--- START ---

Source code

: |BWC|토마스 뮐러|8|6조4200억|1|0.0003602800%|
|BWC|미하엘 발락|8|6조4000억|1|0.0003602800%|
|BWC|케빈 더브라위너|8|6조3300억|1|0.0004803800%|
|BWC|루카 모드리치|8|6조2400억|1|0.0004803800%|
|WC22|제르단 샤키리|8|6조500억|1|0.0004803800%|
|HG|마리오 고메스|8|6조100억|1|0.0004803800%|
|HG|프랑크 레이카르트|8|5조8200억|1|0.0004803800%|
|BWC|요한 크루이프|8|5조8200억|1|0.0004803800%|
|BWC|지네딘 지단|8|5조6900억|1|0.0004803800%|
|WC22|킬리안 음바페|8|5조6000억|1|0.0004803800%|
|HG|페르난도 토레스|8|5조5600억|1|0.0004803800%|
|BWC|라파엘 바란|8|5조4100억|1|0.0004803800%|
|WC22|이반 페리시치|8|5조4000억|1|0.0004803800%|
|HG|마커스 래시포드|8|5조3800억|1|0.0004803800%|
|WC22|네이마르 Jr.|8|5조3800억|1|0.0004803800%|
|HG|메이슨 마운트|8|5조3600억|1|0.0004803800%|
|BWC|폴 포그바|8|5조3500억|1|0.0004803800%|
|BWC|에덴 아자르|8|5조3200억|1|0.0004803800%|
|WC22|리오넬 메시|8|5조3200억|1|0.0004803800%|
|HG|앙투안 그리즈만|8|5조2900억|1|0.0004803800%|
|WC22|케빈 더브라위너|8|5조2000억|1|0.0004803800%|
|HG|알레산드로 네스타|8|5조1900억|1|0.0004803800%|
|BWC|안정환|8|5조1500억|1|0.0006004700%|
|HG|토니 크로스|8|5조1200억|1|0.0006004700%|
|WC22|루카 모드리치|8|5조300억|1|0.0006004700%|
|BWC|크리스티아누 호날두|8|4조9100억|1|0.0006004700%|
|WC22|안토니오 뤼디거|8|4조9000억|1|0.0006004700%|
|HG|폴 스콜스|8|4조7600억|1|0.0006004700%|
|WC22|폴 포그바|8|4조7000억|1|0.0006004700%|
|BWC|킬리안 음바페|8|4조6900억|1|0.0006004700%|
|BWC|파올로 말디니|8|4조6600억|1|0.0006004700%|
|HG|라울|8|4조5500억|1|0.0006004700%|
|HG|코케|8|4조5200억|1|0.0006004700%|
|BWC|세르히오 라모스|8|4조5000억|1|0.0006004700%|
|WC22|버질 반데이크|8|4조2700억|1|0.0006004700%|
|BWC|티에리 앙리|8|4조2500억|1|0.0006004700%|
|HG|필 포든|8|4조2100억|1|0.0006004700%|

--- END ---
--- START ---

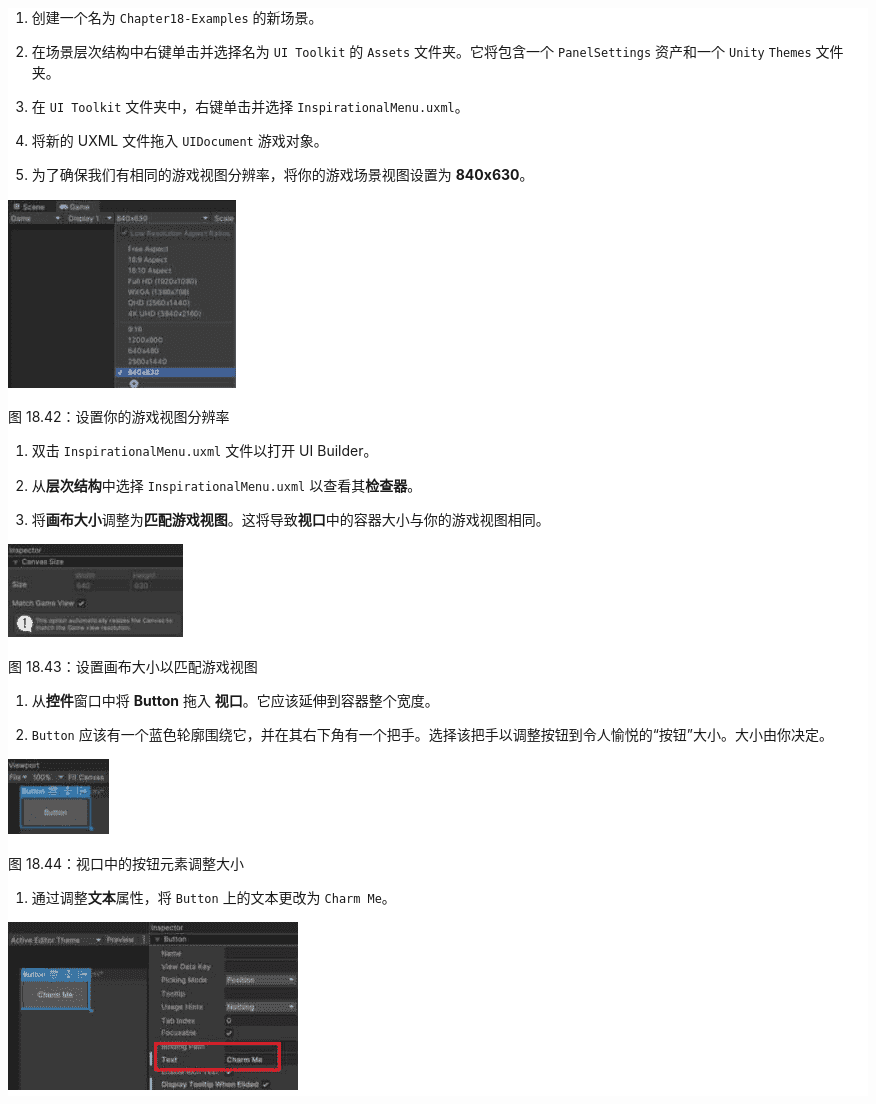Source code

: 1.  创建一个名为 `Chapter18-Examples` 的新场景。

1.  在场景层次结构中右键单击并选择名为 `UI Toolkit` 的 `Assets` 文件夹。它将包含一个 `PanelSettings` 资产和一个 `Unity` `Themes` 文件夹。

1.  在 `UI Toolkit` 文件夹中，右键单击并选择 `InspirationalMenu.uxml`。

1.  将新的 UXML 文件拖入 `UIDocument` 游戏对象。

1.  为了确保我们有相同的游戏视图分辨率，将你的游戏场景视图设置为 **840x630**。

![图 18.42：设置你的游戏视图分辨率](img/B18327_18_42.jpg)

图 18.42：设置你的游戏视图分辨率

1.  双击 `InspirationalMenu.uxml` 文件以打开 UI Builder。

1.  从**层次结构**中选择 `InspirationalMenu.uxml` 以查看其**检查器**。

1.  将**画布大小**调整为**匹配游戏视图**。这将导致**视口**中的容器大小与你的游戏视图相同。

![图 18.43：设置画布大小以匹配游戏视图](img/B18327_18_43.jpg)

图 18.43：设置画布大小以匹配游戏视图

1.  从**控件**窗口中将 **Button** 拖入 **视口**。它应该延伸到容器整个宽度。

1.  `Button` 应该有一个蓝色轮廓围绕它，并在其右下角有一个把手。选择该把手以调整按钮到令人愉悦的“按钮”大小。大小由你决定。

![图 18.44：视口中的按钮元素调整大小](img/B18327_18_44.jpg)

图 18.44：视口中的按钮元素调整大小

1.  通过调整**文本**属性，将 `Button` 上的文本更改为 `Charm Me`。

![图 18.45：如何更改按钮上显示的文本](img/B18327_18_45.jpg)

--- END ---

Count the lines of the data above that contain the string "设置你的游戏视图分辨率". Reply with the number only.

2